Miguel Mitchell's blog

30 Mar

XDR Tuberculosis: The New Threat

Published by Miguel Mitchell

XDR tuberculosis is resistant to the first-line anti-TB drugs and at least 3 out of 6 of the second line anti-TB drugs. It has an estimated 85% mortality rate. Clearly we're talking about a monster.

30 Mar

My Antitubercular Research: Pitfalls and Recent Discoveries

Published by Miguel Mitchell

I am happy to report that my group in collaboration with Scott Franzblau from the Institute for Tuberculosis Research at U. Illinois-Chicago has published our anti-TB work (see attachment). We explored the quaternized promazine derivatives as antitubercular agents, and found that the most potent thus far are 4- and 3-chlorophenyl derivatives of triflupromazine, both nontoxic in vitro against Vero cells. In our unpublished studies, we have also discovered that both of these actives are bacteriocidal against M. tuberculosis and that the 4-chlorobenzyl derivative is as bacteriocidal as rifampin, the most potent clinically prescribed antitubercular drug. So we're quite happy!

14 Aug

Development of Novel Antitubercular Drugs

Published by Miguel Mitchell

 

This is a call for creating a tuberculosis research community.

Background

Tuberculosis (TB), the disease caused by Mycobacterium tuberculosis (Mtb), infects approximately two billion people. The World Health Organization estimates that about two million people die each year from TB due to the lack of and inability to afford proper health care.1 Overcrowding and ill-nourishment of poor people living in large cities leads to a high incidence of the disease due to the ease at which the infection can be transferred.2 This contributes to the accelerated speed at which TB spreads in underdeveloped countries. There is also an alarming increase in cases of TB caused by multidrug-resistant strains of Mycobacterium tuberculosis (Mtb), due in part to inadequate drug therapy as a result of incorrectly selected medications or suboptimal drug dosing.3 Thus, there is a need for new drugs targeting enzymes essential to mycobacterial survival.

Research Focus 

My lab is focusing on the inhibition of type II NADH-menaquinone dehydrogenase (ndh-2).
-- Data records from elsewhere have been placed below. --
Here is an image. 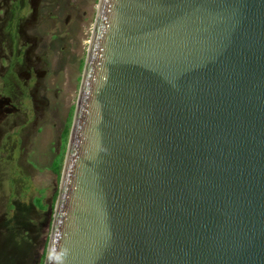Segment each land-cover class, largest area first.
Masks as SVG:
<instances>
[{
	"label": "water",
	"instance_id": "obj_1",
	"mask_svg": "<svg viewBox=\"0 0 264 264\" xmlns=\"http://www.w3.org/2000/svg\"><path fill=\"white\" fill-rule=\"evenodd\" d=\"M43 264H264V0H99Z\"/></svg>",
	"mask_w": 264,
	"mask_h": 264
},
{
	"label": "rangeland",
	"instance_id": "obj_2",
	"mask_svg": "<svg viewBox=\"0 0 264 264\" xmlns=\"http://www.w3.org/2000/svg\"><path fill=\"white\" fill-rule=\"evenodd\" d=\"M98 5L0 0V264L44 263Z\"/></svg>",
	"mask_w": 264,
	"mask_h": 264
},
{
	"label": "trees",
	"instance_id": "obj_3",
	"mask_svg": "<svg viewBox=\"0 0 264 264\" xmlns=\"http://www.w3.org/2000/svg\"><path fill=\"white\" fill-rule=\"evenodd\" d=\"M62 157H63V154H60L59 157H58V158L60 159V161H59V163L57 164V167L55 168V170H57V171H59V169H60V167H61Z\"/></svg>",
	"mask_w": 264,
	"mask_h": 264
}]
</instances>
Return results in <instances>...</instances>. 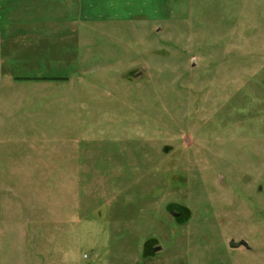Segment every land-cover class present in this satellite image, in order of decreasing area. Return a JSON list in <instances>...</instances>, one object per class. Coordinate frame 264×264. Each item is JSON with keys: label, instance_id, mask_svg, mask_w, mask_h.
<instances>
[{"label": "rangeland", "instance_id": "obj_1", "mask_svg": "<svg viewBox=\"0 0 264 264\" xmlns=\"http://www.w3.org/2000/svg\"><path fill=\"white\" fill-rule=\"evenodd\" d=\"M11 208L31 264H264V0H0Z\"/></svg>", "mask_w": 264, "mask_h": 264}, {"label": "crops", "instance_id": "obj_2", "mask_svg": "<svg viewBox=\"0 0 264 264\" xmlns=\"http://www.w3.org/2000/svg\"><path fill=\"white\" fill-rule=\"evenodd\" d=\"M15 214L20 213L13 208L0 210V264H31V253L39 249L27 232L28 223L14 224Z\"/></svg>", "mask_w": 264, "mask_h": 264}, {"label": "water", "instance_id": "obj_3", "mask_svg": "<svg viewBox=\"0 0 264 264\" xmlns=\"http://www.w3.org/2000/svg\"><path fill=\"white\" fill-rule=\"evenodd\" d=\"M230 246L232 248H239L241 246H245V247H248V243L246 241H240V242H231L230 243ZM162 249L161 246H158L156 248H154V251L157 252V251H160Z\"/></svg>", "mask_w": 264, "mask_h": 264}, {"label": "flooded vegetation", "instance_id": "obj_4", "mask_svg": "<svg viewBox=\"0 0 264 264\" xmlns=\"http://www.w3.org/2000/svg\"><path fill=\"white\" fill-rule=\"evenodd\" d=\"M172 214L175 215L174 212H172ZM242 241H245V240H242ZM231 242H236V241H233V240H232V241L229 242V247H230V248H232V247L230 246V243H231ZM243 247H245V246H243ZM232 249H234V248H232Z\"/></svg>", "mask_w": 264, "mask_h": 264}]
</instances>
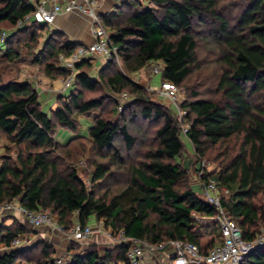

By inhibiting ndh-2, the electron transport chain in Mtb becomes blocked and shuts down. Ndh-2 is the only NADH dehydrogenase enzyme expressed in Mtb and is thus vital to its survival.4 Ndh-2 is also found in a number of other bacteria such as Staphylococcus aureus and Enterococcus faecalis but is not expressed in humans.5 Humans rely only on type I NADH dehydrogenase (ndh-1) and thus minimal toxicity in humans is predicted with ndh-2 inhibitors.